Iba para extremo izquierda del Hadjuk Split a las órdenes de Sergio Kresic, apuntaba a grande del tenis de mesa (derrotó al futuro campeón Zoran Primorac), hasta que le echó el ojo Igor Karkovic (entrenador de los cadetes de la Jugoplastika). Alto, altísimo. Delgado, delgadísimo. De chaval sus amigos le apodaban Olive (como a la novia de Popeye). Un junco que parecía vencerse al menor contacto con el viento. Pero tenía dos virtudes que le hicieron único: era muy inteligente y extremadamente coordinado.
Era Toni Kukoc y nadie con su altura ha dejado tal muestrario de tesoros desde el puesto de alero en Europa. Era Toni Kukoc, el jugador de baloncesto con mejor curriculum vitae de la historia del Viejo Continente.
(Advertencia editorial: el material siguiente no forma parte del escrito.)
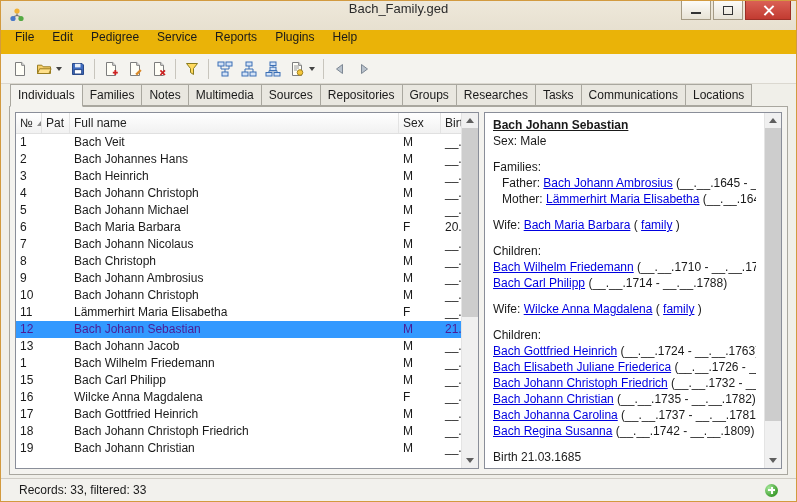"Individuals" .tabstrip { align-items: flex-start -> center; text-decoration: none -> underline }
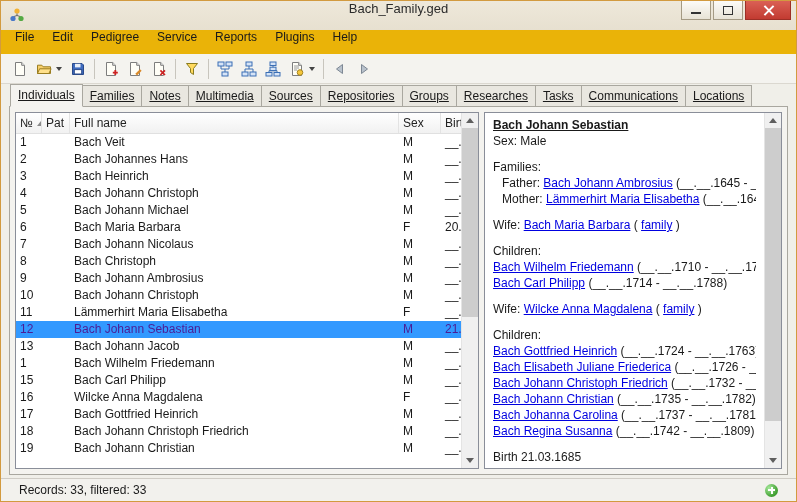"Full name" .c2 { margin-left: none -> 16px }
Si Petrovic recogió el testigo de Kikanovic, Kukoc lo retomó de Delibasic. Dos formas opuestas de entender, jugar y celebrar el baloncesto para llegar a un mismo fin: la victoria. La tiranía individual anotadora, el espíritu endemoniado frente a un concepto más plural, participativo y democrático, a la belleza absoluta, a la gracia angelical.
“A veces detenía el entreno, sólo para pensar en lo que Toni había hecho” (Boza Malkjovic). Es Toni Kukoc, una obra de arte, una expresión renacentista en mitad de una pista de baloncesto con un credo que le hizo universal: “Una canasta hace feliz a uno, una asistencia a dos”.